WHAT YOU SHOULD DO
Reproduce everything in the records below from the line containing "3. Executando o" down to the line containing "rafcs.x@gmail.com 📧", with both of those lines included and each line unchanged.

--- DATA FOR ANALYSIS Enclosed Below ---

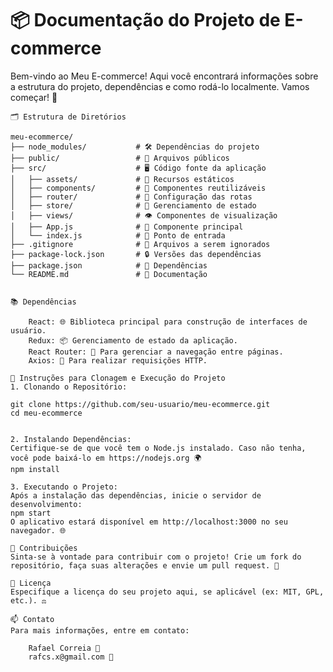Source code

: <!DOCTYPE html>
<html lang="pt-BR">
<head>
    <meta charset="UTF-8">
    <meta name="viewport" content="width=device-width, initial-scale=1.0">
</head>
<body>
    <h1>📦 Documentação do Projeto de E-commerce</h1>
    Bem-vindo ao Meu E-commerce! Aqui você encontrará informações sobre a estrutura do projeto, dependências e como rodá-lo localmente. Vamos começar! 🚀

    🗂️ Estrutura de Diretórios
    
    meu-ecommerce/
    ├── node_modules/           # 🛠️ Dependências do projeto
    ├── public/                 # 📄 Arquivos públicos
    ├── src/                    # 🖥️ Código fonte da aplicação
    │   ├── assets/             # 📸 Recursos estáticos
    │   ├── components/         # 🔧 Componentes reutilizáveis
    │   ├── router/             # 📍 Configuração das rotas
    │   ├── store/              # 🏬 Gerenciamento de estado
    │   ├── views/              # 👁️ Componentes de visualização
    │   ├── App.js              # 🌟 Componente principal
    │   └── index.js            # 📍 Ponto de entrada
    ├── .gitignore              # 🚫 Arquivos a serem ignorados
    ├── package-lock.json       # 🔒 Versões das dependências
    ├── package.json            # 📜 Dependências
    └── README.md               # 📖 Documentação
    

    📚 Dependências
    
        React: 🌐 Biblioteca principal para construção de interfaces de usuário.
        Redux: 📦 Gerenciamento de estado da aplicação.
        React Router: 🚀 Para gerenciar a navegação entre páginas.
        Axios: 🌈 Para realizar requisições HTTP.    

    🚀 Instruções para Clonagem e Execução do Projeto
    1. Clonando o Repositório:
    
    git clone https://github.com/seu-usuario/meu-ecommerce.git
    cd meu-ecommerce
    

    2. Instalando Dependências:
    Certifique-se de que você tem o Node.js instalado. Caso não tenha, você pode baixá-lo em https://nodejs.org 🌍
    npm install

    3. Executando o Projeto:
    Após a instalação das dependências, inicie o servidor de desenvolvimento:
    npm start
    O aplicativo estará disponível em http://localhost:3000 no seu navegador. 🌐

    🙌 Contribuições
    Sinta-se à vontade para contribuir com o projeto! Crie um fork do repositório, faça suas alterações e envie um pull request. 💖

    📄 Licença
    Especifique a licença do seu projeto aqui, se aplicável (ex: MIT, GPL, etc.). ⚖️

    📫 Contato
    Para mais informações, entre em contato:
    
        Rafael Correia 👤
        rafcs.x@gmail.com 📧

--- End of Enclosed DATA FOR ANALYSIS ---
--- DATA FOR ANALYSIS Enclosed Below ---

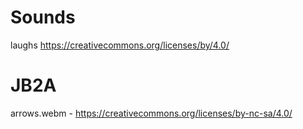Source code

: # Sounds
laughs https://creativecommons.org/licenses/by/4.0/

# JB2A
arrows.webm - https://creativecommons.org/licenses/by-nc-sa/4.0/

--- End of Enclosed DATA FOR ANALYSIS ---

ANSWER SPACE
    3. Executando o Projeto:
    Após a instalação das dependências, inicie o servidor de desenvolvimento:
    npm start
    O aplicativo estará disponível em http://localhost:3000 no seu navegador. 🌐

    🙌 Contribuições
    Sinta-se à vontade para contribuir com o projeto! Crie um fork do repositório, faça suas alterações e envie um pull request. 💖

    📄 Licença
    Especifique a licença do seu projeto aqui, se aplicável (ex: MIT, GPL, etc.). ⚖️

    📫 Contato
    Para mais informações, entre em contato:
    
        Rafael Correia 👤
        rafcs.x@gmail.com 📧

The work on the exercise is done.